Secondly, as regards capitalism, Marx's theories are chiefly concerned with mapping an evolving context that establishes both the broad limits and variety of possibilities (stressing what is most likely) for what can go on in it. This analysis is constructed for the most part out of two overlapping accounts, that of capital accumulation (the growth and development of the means by which wealth is produced in our era) and that of class struggle (the history of the accompanying social relations). The emphasis on economic conditions is due to the fact that what is most distinctive about this context is of an economic nature, though this must be understood in a very broad sense. (This is what Albert caricatures as Marx's "productivist bias").

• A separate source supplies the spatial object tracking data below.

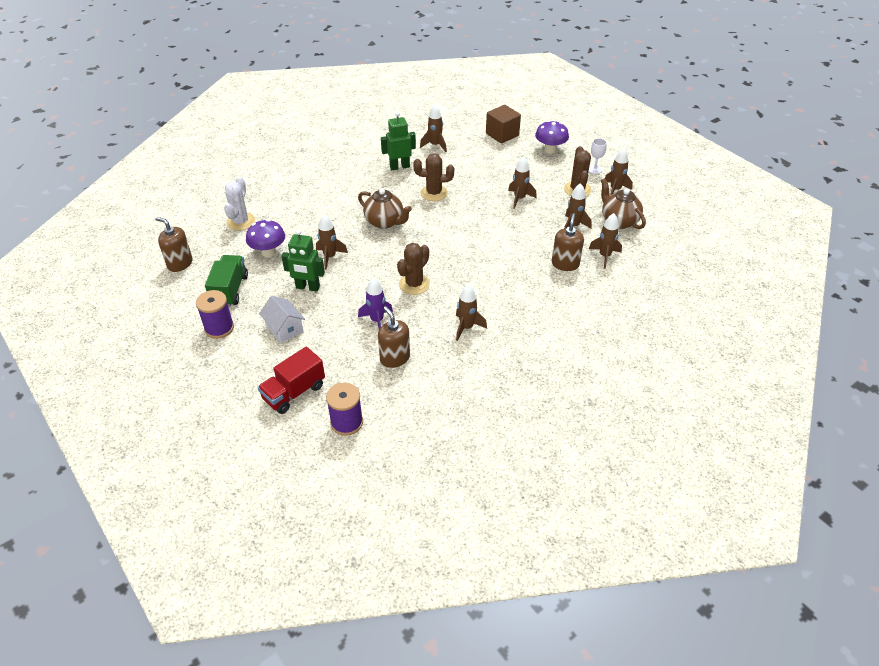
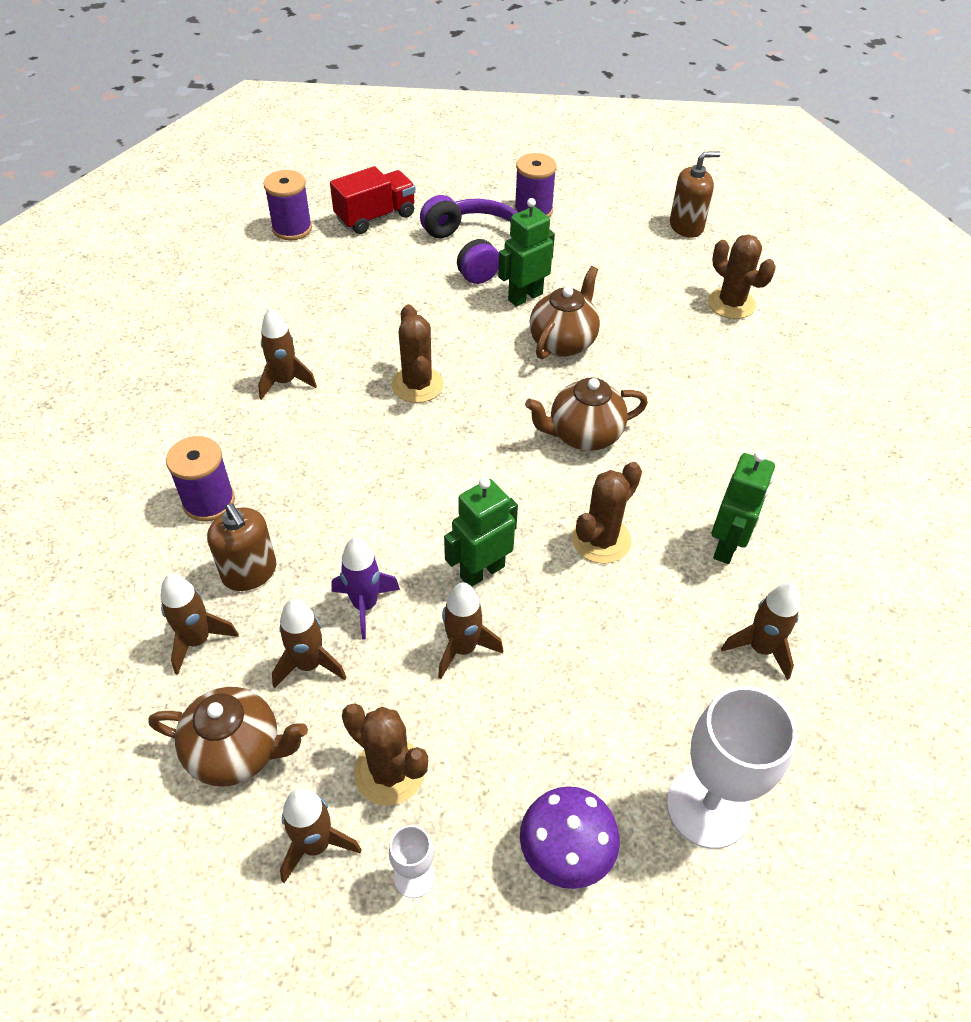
camera: 130 degrees right, 5 degrees up
(230, 290) = (591, 241): green truck -> none
(241, 222) = (731, 303): white cactus -> brown cactus
(268, 252) = (634, 298): purple mushroom -> none
(284, 328) = (476, 250): white house -> purple headphones
(294, 392) = (375, 217): red truck -> red truck turned 60 degrees clockwise
(330, 257) = (563, 342): brown rocket -> brown teapot
(377, 320) = (397, 319): purple rocket -> purple rocket (365, 605)
(395, 358) = (323, 300): brown soap dispenser -> none
(485, 211) = (482, 571): none -> green robot
(502, 134) = (708, 807): brown cube -> white goblet
(555, 299) = (209, 502): none -> purple spool

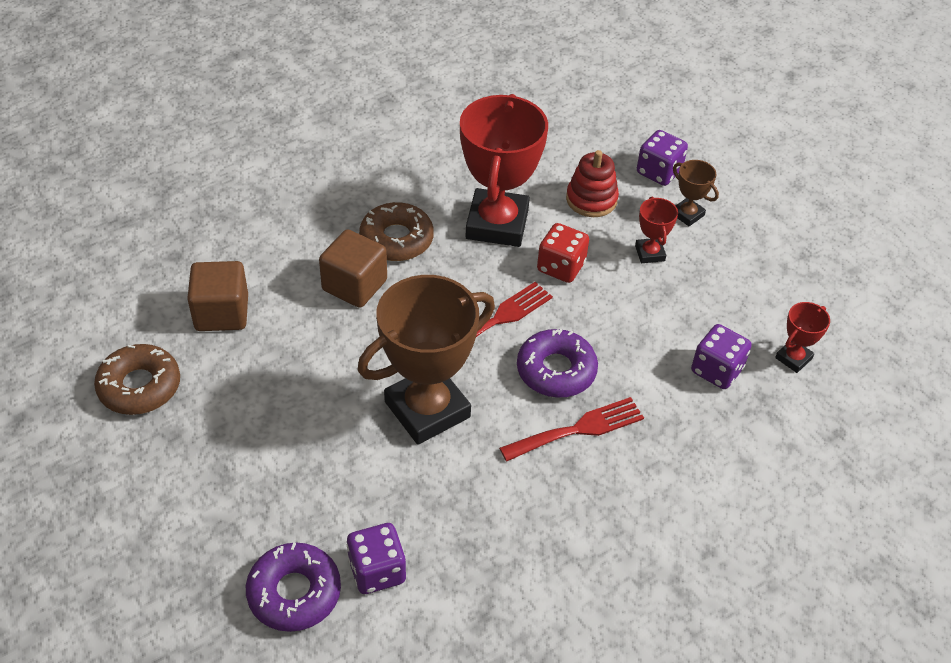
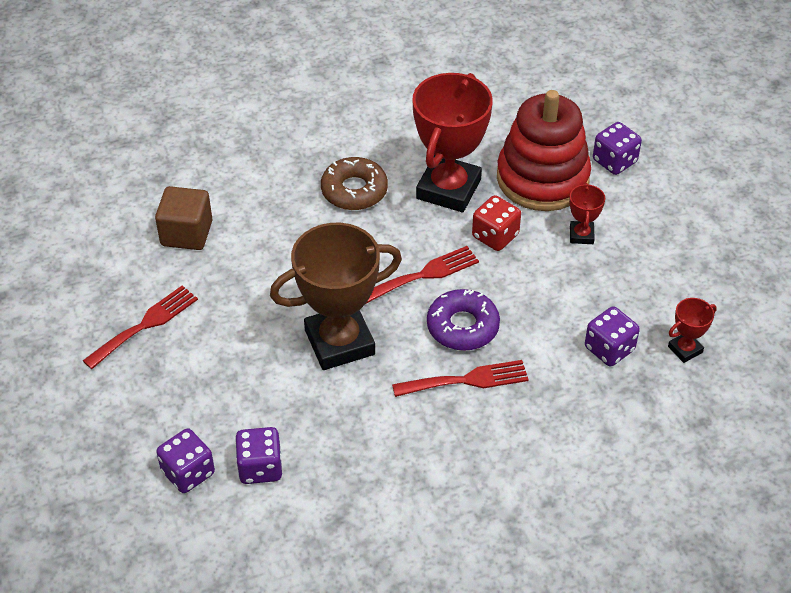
camera: 15 degrees right, 0 degrees up
(139, 386) = (104, 285): brown donut -> none
(200, 425) = (145, 324): none -> red fork
(294, 593) = (188, 472): purple donut -> purple dice
(354, 285) = (306, 226): brown cube -> none
(591, 199) = (542, 178): red stacking toy -> red stacking toy, size x1.92
(687, 214) = (629, 204): brown trophy -> none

Third, as a dialectical thinker, Marx cannot offer any factor, no matter how important, as a first or only cause. Whatever is treated as having a major or special effect, and these are usually—though not always—economic conditions and events, they themselves are never wholly isolated from the broader conditions out of what they arose and which continue to act and interact alongside them. (This is what Albert caricatures as "reductivism"). The trick, of course, is to sacrifice neither that multiplicity of causes for whatever deserves greater or special emphasis (as vulgar economic determinists often do) or the latter for the former (as like Albert and some other social movement theorists do).

Fourth, the various non-class dominations of special concern to social movements people have both capitalist and non-capitalist components. Marxist inspired revolutions, therefore, cannot be expected to completely eradicate any of them, at least in the short run. So why should people involved in the social movements be interested in Marxism?

Well—because most of them/us are also workers (white collar as well as blue collar), and Marxism is invaluable in helping to develop a strategy that serves their/our interests as workers. Because the other forms of domination from which they/we suffer all have a capitalist component, and Marxism best explains it. Because even those parts of these oppressions that are older than capitalism have acquired a capitalist form and function, so that a Marxist analysis of capitalism is required to distinguish what is historically specific in their operation from what is not. And, lastly, because overturning capitalism is the necessary (though not sufficient) condition for doing away with all forms of domination, including domination over nature, and only a class conscious working class has the numbers (still), the power (potentially), and the interests (always) to bring about a change of this magnitude. Hence, the priority Marxists give to class analysis and class based politics (which does not rule out organizing around other oppressions at specific times for specific purposes). The priority given to class here (not to "the workers" but to "us as workers") has nothing to do with who is hurting more or which form of oppression is more immoral or which dominated group happens to be in motion, and everything to do with what is the adequate framework and vantage point for grasping the specific manner in which all these oppressions are interacting now and how best to get rid of them all. (And this is what Albert caricatures as a "master discourse").

I do not expect that simply making these claims has convinced anyone that they are right, but I hope they help clarify where the real disagreements between Marxist and social movement theorists lie, and, hence, what is worth discussing if we are ever to construct the united movement that is needed to achieve our—yes!—common goals.